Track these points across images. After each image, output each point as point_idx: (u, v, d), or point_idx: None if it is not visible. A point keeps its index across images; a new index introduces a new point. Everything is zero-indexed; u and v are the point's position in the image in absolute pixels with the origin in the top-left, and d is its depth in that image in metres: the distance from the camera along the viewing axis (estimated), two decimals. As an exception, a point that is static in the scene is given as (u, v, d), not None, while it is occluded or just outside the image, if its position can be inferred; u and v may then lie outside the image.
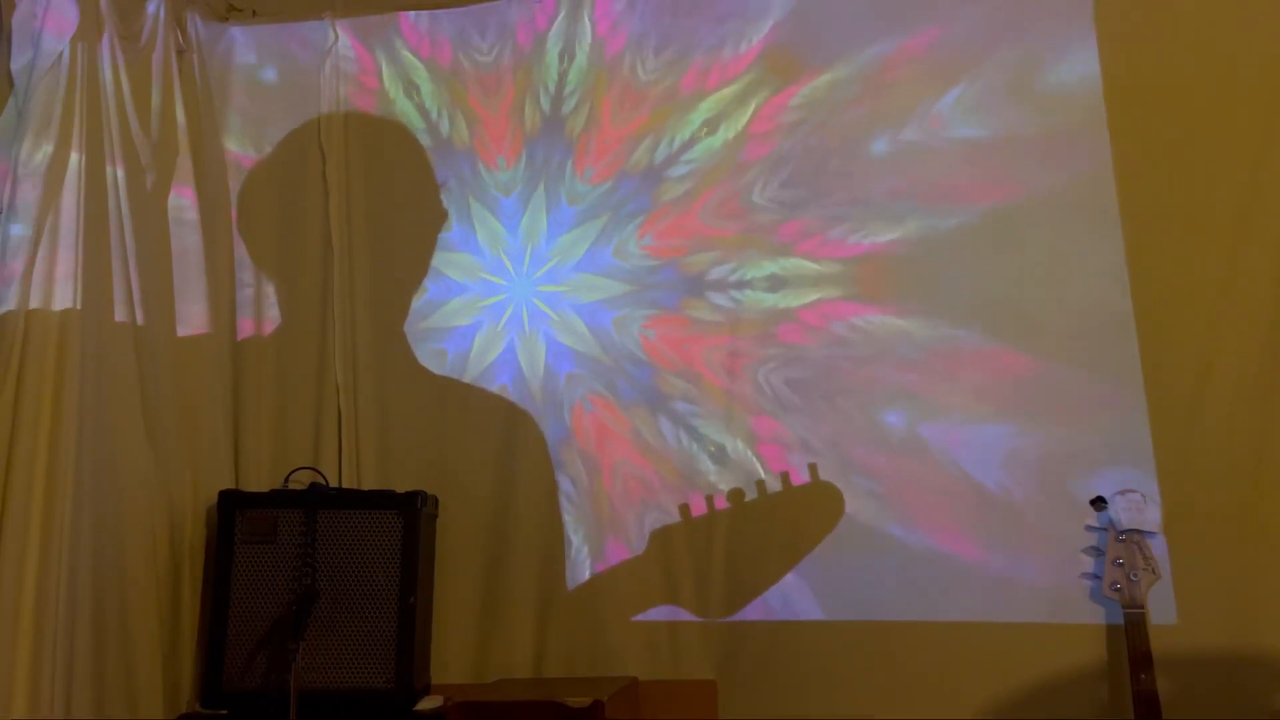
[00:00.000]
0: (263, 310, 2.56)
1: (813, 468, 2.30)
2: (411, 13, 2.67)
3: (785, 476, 2.30)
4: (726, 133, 2.48)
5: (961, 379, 2.29)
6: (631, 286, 2.47)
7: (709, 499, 2.33)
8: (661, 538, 2.34)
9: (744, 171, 2.46)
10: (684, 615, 2.30)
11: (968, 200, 2.35)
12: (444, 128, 2.62)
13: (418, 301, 2.55)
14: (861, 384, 2.33)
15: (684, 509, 2.33)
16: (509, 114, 2.60)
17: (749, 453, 2.35)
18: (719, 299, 2.43)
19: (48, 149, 2.05)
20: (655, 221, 2.48)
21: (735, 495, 2.32)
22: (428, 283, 2.55)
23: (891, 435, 2.30)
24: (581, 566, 2.37)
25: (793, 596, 2.28)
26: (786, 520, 2.29)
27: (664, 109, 2.52)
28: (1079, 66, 2.35)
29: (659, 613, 2.32)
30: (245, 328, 2.55)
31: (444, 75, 2.64)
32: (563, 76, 2.58)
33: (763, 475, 2.31)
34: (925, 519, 2.25)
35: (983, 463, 2.25)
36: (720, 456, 2.35)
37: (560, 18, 2.60)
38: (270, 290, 2.57)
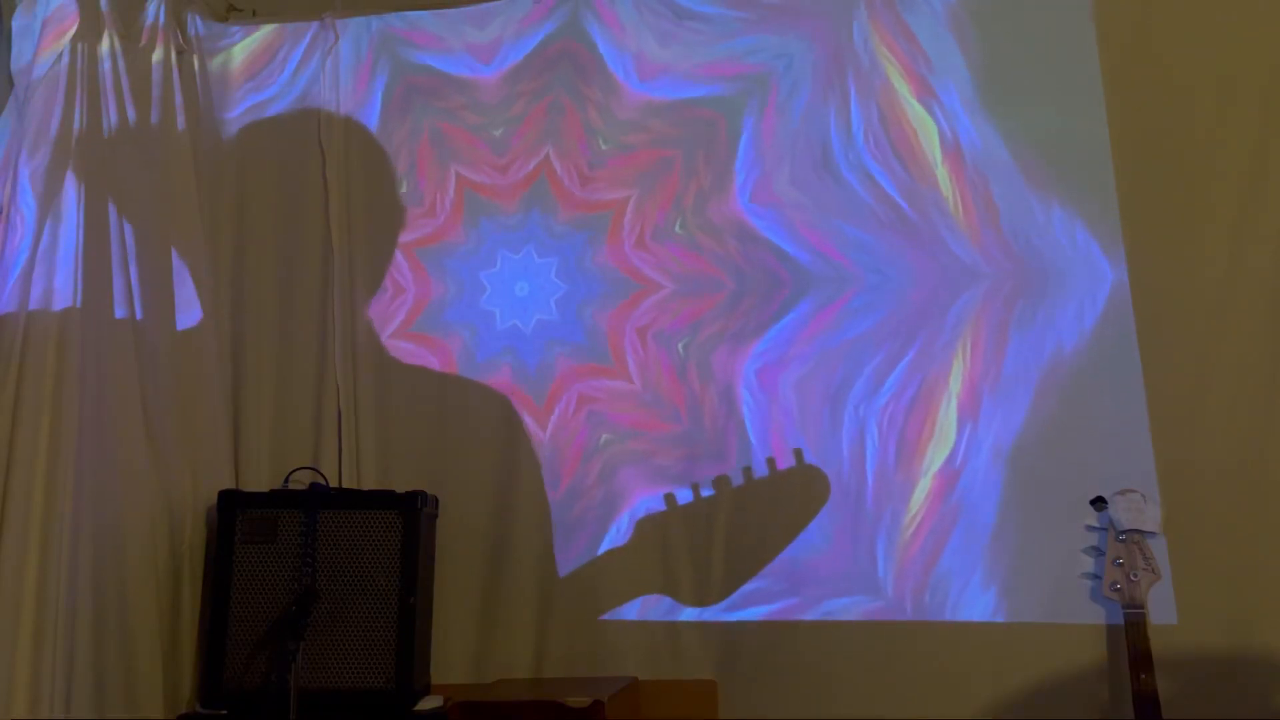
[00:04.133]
0: (263, 310, 2.56)
1: (797, 453, 2.30)
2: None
3: (771, 461, 2.31)
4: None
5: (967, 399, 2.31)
6: (622, 285, 2.48)
7: (695, 487, 2.33)
8: (654, 529, 2.34)
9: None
10: (681, 611, 2.30)
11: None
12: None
13: (417, 301, 2.55)
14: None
═══
#### Required work
No pictures go in the copy. Retype exactly the lines from the one with "35: (983, 463, 2.25)" through the last line of the entries above, both included, and nothing more.

#### Reply
35: (983, 463, 2.25)
36: (720, 456, 2.35)
37: (560, 18, 2.60)
38: (270, 290, 2.57)
[00:04.133]
0: (263, 310, 2.56)
1: (797, 453, 2.30)
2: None
3: (771, 461, 2.31)
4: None
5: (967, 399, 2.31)
6: (622, 285, 2.48)
7: (695, 487, 2.33)
8: (654, 529, 2.34)
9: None
10: (681, 611, 2.30)
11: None
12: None
13: (417, 301, 2.55)
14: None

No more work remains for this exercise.